Prime Generating Algorithm

Abstract

Abstract

13/04/2014

I present a very simple algorithm (visual sieve) for testing if a number is prime. The algorithm was first developed visually in a cellular automation manner. A data map is created from a simple recursive function or an equivalent criterion, from this map it is easy to find if a number is prime from the structure of it’s divisors. By checking from the dense end of the factor list the runtime is minimised. All primes up to \(14983\) were generated in a few seconds on a laptop.

Introduction

The cellular automation like data map was first discovered when analysing a program investigating bound states in a rectangular 2D box. States for a box of dimension \((x,y)\) which were not bound were highlighted on an \((x,y)\) pixel map and a rich structure akin to a diffraction pattern is witnessed. Visual analysis found a subpattern which gave information about the primes when interpreted in the correct method.

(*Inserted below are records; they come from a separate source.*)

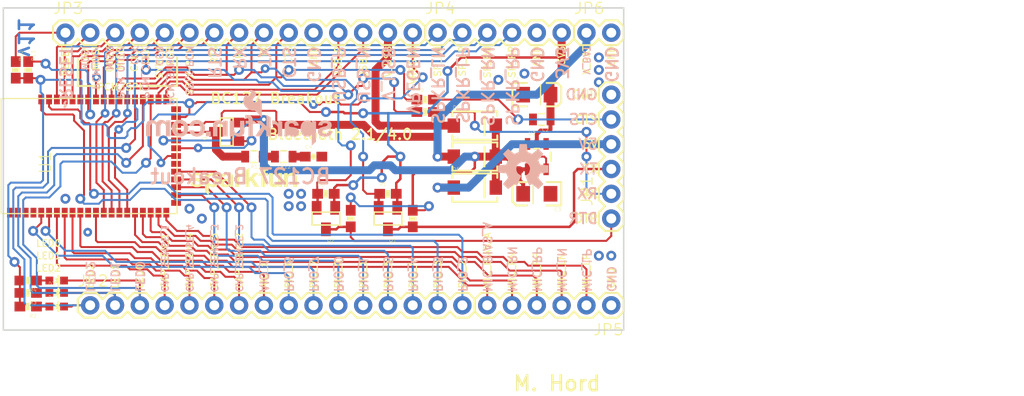
<source format=kicad_pcb>
(kicad_pcb (version 20211014) (generator pcbnew)

  (general
    (thickness 1.6)
  )

  (paper "A4")
  (layers
    (0 "F.Cu" signal)
    (1 "In1.Cu" signal)
    (2 "In2.Cu" signal)
    (31 "B.Cu" signal)
    (32 "B.Adhes" user "B.Adhesive")
    (33 "F.Adhes" user "F.Adhesive")
    (34 "B.Paste" user)
    (35 "F.Paste" user)
    (36 "B.SilkS" user "B.Silkscreen")
    (37 "F.SilkS" user "F.Silkscreen")
    (38 "B.Mask" user)
    (39 "F.Mask" user)
    (40 "Dwgs.User" user "User.Drawings")
    (41 "Cmts.User" user "User.Comments")
    (42 "Eco1.User" user "User.Eco1")
    (43 "Eco2.User" user "User.Eco2")
    (44 "Edge.Cuts" user)
    (45 "Margin" user)
    (46 "B.CrtYd" user "B.Courtyard")
    (47 "F.CrtYd" user "F.Courtyard")
    (48 "B.Fab" user)
    (49 "F.Fab" user)
    (50 "User.1" user)
    (51 "User.2" user)
    (52 "User.3" user)
    (53 "User.4" user)
    (54 "User.5" user)
    (55 "User.6" user)
    (56 "User.7" user)
    (57 "User.8" user)
    (58 "User.9" user)
  )

  (setup
    (pad_to_mask_clearance 0)
    (pcbplotparams
      (layerselection 0x00010fc_ffffffff)
      (disableapertmacros false)
      (usegerberextensions false)
      (usegerberattributes true)
      (usegerberadvancedattributes true)
      (creategerberjobfile true)
      (svguseinch false)
      (svgprecision 6)
      (excludeedgelayer true)
      (plotframeref false)
      (viasonmask false)
      (mode 1)
      (useauxorigin false)
      (hpglpennumber 1)
      (hpglpenspeed 20)
      (hpglpendiameter 15.000000)
      (dxfpolygonmode true)
      (dxfimperialunits true)
      (dxfusepcbnewfont true)
      (psnegative false)
      (psa4output false)
      (plotreference true)
      (plotvalue true)
      (plotinvisibletext false)
      (sketchpadsonfab false)
      (subtractmaskfromsilk false)
      (outputformat 1)
      (mirror false)
      (drillshape 1)
      (scaleselection 1)
      (outputdirectory "")
    )
  )

  (net 0 "")
  (net 1 "TX")
  (net 2 "VIN")
  (net 3 "5V_TX")
  (net 4 "3.3V")
  (net 5 "RTS")
  (net 6 "5V_RTS")
  (net 7 "GND")
  (net 8 "N$2")
  (net 9 "N$6")
  (net 10 "N$7")
  (net 11 "LED_2")
  (net 12 "LED_1")
  (net 13 "LED_0")
  (net 14 "RX")
  (net 15 "CTS")
  (net 16 "5V_CTS")
  (net 17 "5V_RX")
  (net 18 "PIO_0")
  (net 19 "PIO_5")
  (net 20 "PIO_6")
  (net 21 "AIO_1")
  (net 22 "CAP_SENSE_3")
  (net 23 "CAP_SENSE_4")
  (net 24 "~{RESET}")
  (net 25 "CHG_EXT")
  (net 26 "VBAT_SENSE")
  (net 27 "N$28")
  (net 28 "VREGEN")
  (net 29 "SPI_~{PCM}")
  (net 30 "PCM_IN/MOSI")
  (net 31 "PCM_CLK/CLK")
  (net 32 "MIC_BIAS_A")
  (net 33 "MIC_RN")
  (net 34 "MIC_RP")
  (net 35 "MIC_LN")
  (net 36 "MIC_LP")
  (net 37 "SPKR_RP")
  (net 38 "SPKR_RN")
  (net 39 "SPKR_LP")
  (net 40 "SPKR_LN")
  (net 41 "V_FTDI")
  (net 42 "V_USB")
  (net 43 "V_BAT")
  (net 44 "PCM_SYNC/CSB")
  (net 45 "PCM_OUT/MISO")
  (net 46 "USB_N")
  (net 47 "USB_P")
  (net 48 "CAP_SENSE_1")
  (net 49 "CAP_SENSE_2")
  (net 50 "PIO_7")
  (net 51 "PIO_4")
  (net 52 "PIO_3")
  (net 53 "PIO_2")
  (net 54 "PIO_1")

  (footprint "boardEagle:SOT23-5" (layer "F.Cu") (at 171.3611 103.7336))

  (footprint "boardEagle:SMA-DIODE" (layer "F.Cu") (at 165.0111 106.9086))

  (footprint "boardEagle:1X06" (layer "F.Cu") (at 178.9811 118.9736 180))

  (footprint "boardEagle:1X16" (layer "F.Cu") (at 125.6411 118.9736))

  (footprint "boardEagle:0805" (layer "F.Cu") (at 145.4531 103.7336 180))

  (footprint "boardEagle:1X15" (layer "F.Cu") (at 123.1011 91.0336))

  (footprint "boardEagle:SFE_LOGO_NAME_.1" (layer "F.Cu") (at 135.4201 108.1786))

  (footprint "boardEagle:CREATIVE_COMMONS" (layer "F.Cu") (at 138.3411 127.8636))

  (footprint "boardEagle:SOT23" (layer "F.Cu") (at 139.6111 101.1936 90))

  (footprint "boardEagle:0603-RES" (layer "F.Cu") (at 118.0211 94.8436 -90))

  (footprint "boardEagle:0603-RES" (layer "F.Cu") (at 149.7711 107.5436))

  (footprint "boardEagle:LED-0603" (layer "F.Cu") (at 122.2121 119.1006 -90))

  (footprint "boardEagle:0603-RES" (layer "F.Cu") (at 119.2911 94.8436 -90))

  (footprint "boardEagle:1X02" (layer "F.Cu") (at 176.4411 91.0336))

  (footprint "boardEagle:BC127_XTRA_PASTE" (layer "F.Cu") (at 125.5311 103.6756 90))

  (footprint "boardEagle:LED-0603" (layer "F.Cu") (at 122.2121 117.7036 -90))

  (footprint "boardEagle:SMA-DIODE" (layer "F.Cu") (at 165.0111 100.5586))

  (footprint "boardEagle:SOT23" (layer "F.Cu") (at 149.7711 110.0836 180))

  (footprint "boardEagle:0603-RES" (layer "F.Cu") (at 152.3111 110.0836 90))

  (footprint "boardEagle:LED-0603" (layer "F.Cu") (at 122.2121 116.4336 -90))

  (footprint "boardEagle:0603-CAP" (layer "F.Cu") (at 148.5011 103.7336))

  (footprint "boardEagle:FTDI_BASIC" (layer "F.Cu") (at 178.9811 110.0836 90))

  (footprint "boardEagle:0805" (layer "F.Cu") (at 142.4051 103.7336 180))

  (footprint "boardEagle:1X06" (layer "F.Cu") (at 161.2011 91.0336))

  (footprint "boardEagle:0603-RES" (layer "F.Cu") (at 119.2911 116.4336 180))

  (footprint "boardEagle:0805" (layer "F.Cu") (at 171.8691 99.9236 180))

  (footprint "boardEagle:0603-RES" (layer "F.Cu") (at 159.9311 97.8916))

  (footprint "boardEagle:EIA3216" (layer "F.Cu") (at 171.3611 107.5436 180))

  (footprint "boardEagle:SOT23" (layer "F.Cu") (at 156.1211 110.0836 180))

  (footprint "boardEagle:0603-RES" (layer "F.Cu") (at 159.9311 99.1616))

  (footprint "boardEagle:EIA3216" (layer "F.Cu") (at 171.3611 97.3836))

  (footprint "boardEagle:0603-RES" (layer "F.Cu") (at 156.1211 107.5436))

  (footprint "boardEagle:0603-RES" (layer "F.Cu") (at 158.6611 110.0836 90))

  (footprint "boardEagle:SMA-DIODE" (layer "F.Cu") (at 165.0111 103.7336))

  (footprint "boardEagle:0603-RES" (layer "F.Cu") (at 119.2911 119.1006 180))

  (footprint "boardEagle:0603-RES" (layer "F.Cu") (at 119.2911 117.7036 180))

  (footprint "boardEagle:SFE-NEW-WEBLOGO" (layer "B.Cu") (at 150.4061 102.5906 180))

  (footprint "boardEagle:OSHW-LOGO-M" (layer "B.Cu")
    (tedit 0) (tstamp f4fb7e7e-0629-4daf-8f1b-3decd7f2522d)
    (at 169.9641 105.0036 180)
    (fp_text reference "LOGO1" (at 0 0) (layer "B.SilkS") hide
      (effects (font (size 1.27 1.27) (thickness 0.15)) (justify right top mirror))
      (tstamp 9ace4b47-32eb-456f-bb52-49e42af89429)
    )
  
... [145934 chars truncated]
</source>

The generator for the prime data map is a simple function. For some \(n,m \in \mathbb{Z}\), let \[x_0 = (2n-1) \\ y_0 = 1 \\ dx = (2n-1) \\ dy = 1 \\ x_m \to x_{m-1} +dx \\ y_m \to y_{m-1} +dy.\] If this is made for all \(n\) (limited by the maximum number you wish to check) and the \((x_m,y_m)\) are plotted as a filled pixel (value of 1) the map is created as seen in Figure 1.

This pattern has an interesting interpretation:

- The strong line at the bottom represents all positive integers \(m\) sitting in the coordinates \((m,m)\). - The next line up represents numbers that are divisible by \(2\).
- The next line those divisible by \(3\), and so on...
- The divisors of the integer \(m\) are given by travelling diagonally upwards (North East), if a pixel from one of the upper lines is met, then \(m\) is divisible by that lines number.
- Hence, if there is no filled position between the coordinate \((m,m)\) and \((2m-1,1)\) then that number \(m\) is prime!
Below, primes are pixels in red on the bottom line, the grey lines are paths meeting no divisors above that number.

Another Generation Method

Another method to generate this pattern is to take the process in equation 1 and to generate a criterion for wheter a point in the map is filled or not.

By inspection, the integer \(m\) associated with a grey line starting from pixel \((p_x,1)\) is \((p_x +1)/2\), so the grey line originating from the 3^rd pixel along, that is, \((p_x=3)\), relates to the primality of \(2\) etc.

The yellow lines representing the divisors \(n\) are created using the transformation \((2n-1,1)\), and starts from the \(n^{th}\) pixel along at the top left.

The data map is therefore the sum of the discreet points\[M=\sum_{i=0}^{\infty}\sum_{n=1}^{m/2} ( (2n-1)(i+1), i+1) =1\]

If one were to sum across the diagonals (grey lines), any number that only crosses the start (divisor of 1) line and the finish (divisor of itself) is prime.

Another way of expressing this is that for the data matrix \(M\), \(i \in \mathbb{Z}^0\), and \(n \in \mathbb{Z}^+\) \[if \; ∃ \; i,n : ( \; \alpha = (2n-1)(i+1)\;, \;\; \beta = i+1 \;) \\ M_{\alpha \beta} = 1\] otherwise, \[M_{ \alpha \beta} =0\]

For a given number \(m\), elements required to check its primality are \[m=1; \; M_{1 1} \\ m=2; \; M_{2 2} +M_{1 3} \\ m=3; \; M_{3 3} +M_{2 4} +M_{1 5} \\ m=N; \; M_{N N} +M_{N-1 N+1} +M_{N-2 N+2} + ... + M_{1 2N-1}\]

So we create a measure \(P(N)\) to collect these arguments for any \(N\) \[P(N) = \sum_{i=0}^{N-1} M_{N-i N+i}\]

We then have the knowledge that \[\forall \; N \in \mathbb{P}: P(N)=2, \\ \forall \; N \notin \mathbb{P}: P(N) \ne 2\]

This measure \(P(N)\) is the number of divisors of the number \(N\).